Task item: In your copy, leave out all pictures and reproduce every entry exactly.

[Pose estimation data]
= = = = =

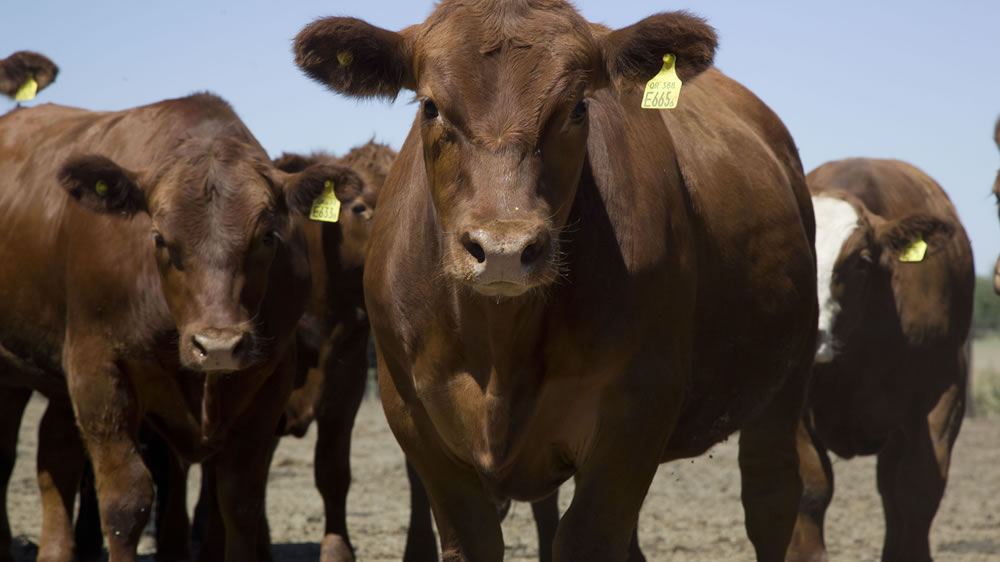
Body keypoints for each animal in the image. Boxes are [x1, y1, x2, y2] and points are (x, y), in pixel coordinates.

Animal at [0, 93, 364, 560]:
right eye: (158, 237)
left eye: (268, 236)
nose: (219, 345)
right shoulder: (96, 369)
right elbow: (126, 501)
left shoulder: (270, 377)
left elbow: (241, 498)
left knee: (54, 455)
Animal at [292, 1, 816, 560]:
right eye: (430, 107)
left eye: (578, 108)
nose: (503, 250)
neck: (500, 353)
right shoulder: (416, 422)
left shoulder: (634, 418)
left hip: (786, 385)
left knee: (772, 495)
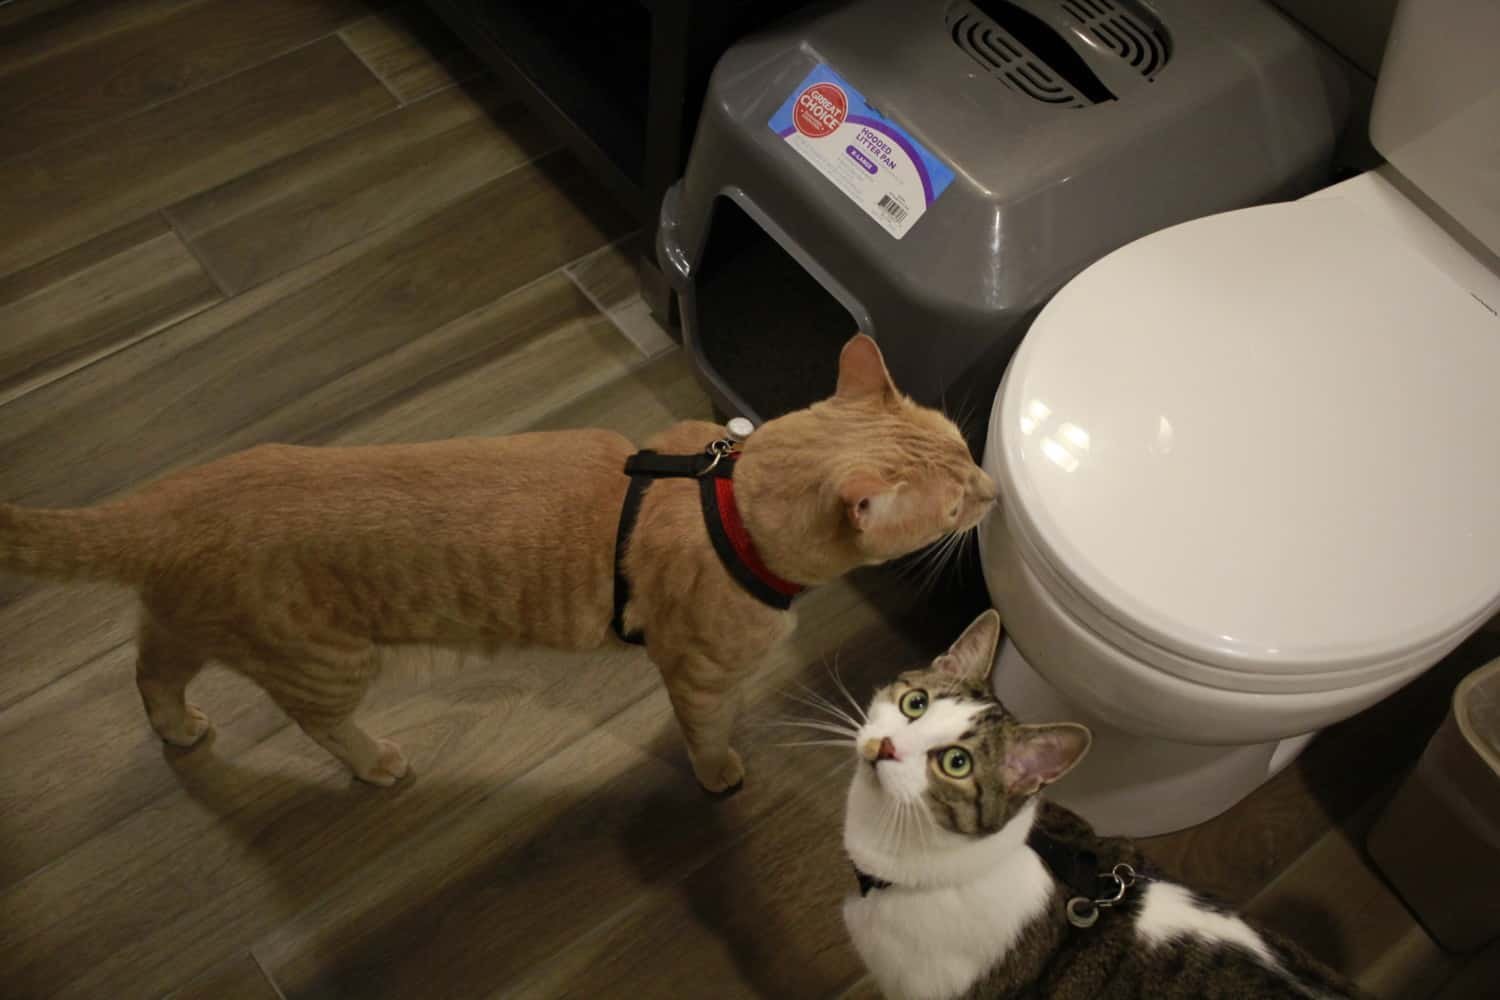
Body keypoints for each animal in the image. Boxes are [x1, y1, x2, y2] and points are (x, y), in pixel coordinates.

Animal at [0, 335, 996, 791]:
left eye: (966, 447)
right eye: (954, 500)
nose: (992, 491)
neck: (725, 501)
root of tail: (176, 496)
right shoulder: (698, 674)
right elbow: (710, 733)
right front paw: (722, 774)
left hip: (185, 620)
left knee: (148, 671)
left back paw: (179, 728)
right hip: (324, 661)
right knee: (319, 725)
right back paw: (377, 761)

= = = = =

Task answer:
Body keypoints for each animal in the image. Boxes are [x1, y1, x2, y2] and points are (x, y), in pixel coordinates.

Animal at [0, 93, 364, 560]:
right eye: (158, 237)
left eye: (268, 236)
nose: (219, 345)
right shoulder: (96, 369)
right elbow: (126, 501)
left shoulder: (270, 377)
left elbow: (241, 498)
left knee: (54, 455)
Animal at [292, 1, 816, 560]:
right eye: (430, 107)
left eye: (578, 108)
nose: (503, 250)
neck: (500, 353)
right shoulder: (416, 422)
left shoulder: (634, 418)
left hip: (786, 385)
left knee: (772, 495)
Body keypoints for each animal in the image. Boxes are [x1, y1, x2, y2] and points are (x, y), in pixel coordinates.

Animal at [0, 335, 996, 791]:
left eye: (966, 447)
right eye: (954, 500)
nose: (992, 491)
neck: (725, 501)
root of tail: (176, 496)
right shoulder: (698, 674)
right elbow: (710, 733)
right front paw: (722, 774)
left hip: (185, 620)
left knee: (148, 671)
left back paw: (179, 728)
right hip: (324, 661)
right knee: (319, 725)
right back paw: (377, 761)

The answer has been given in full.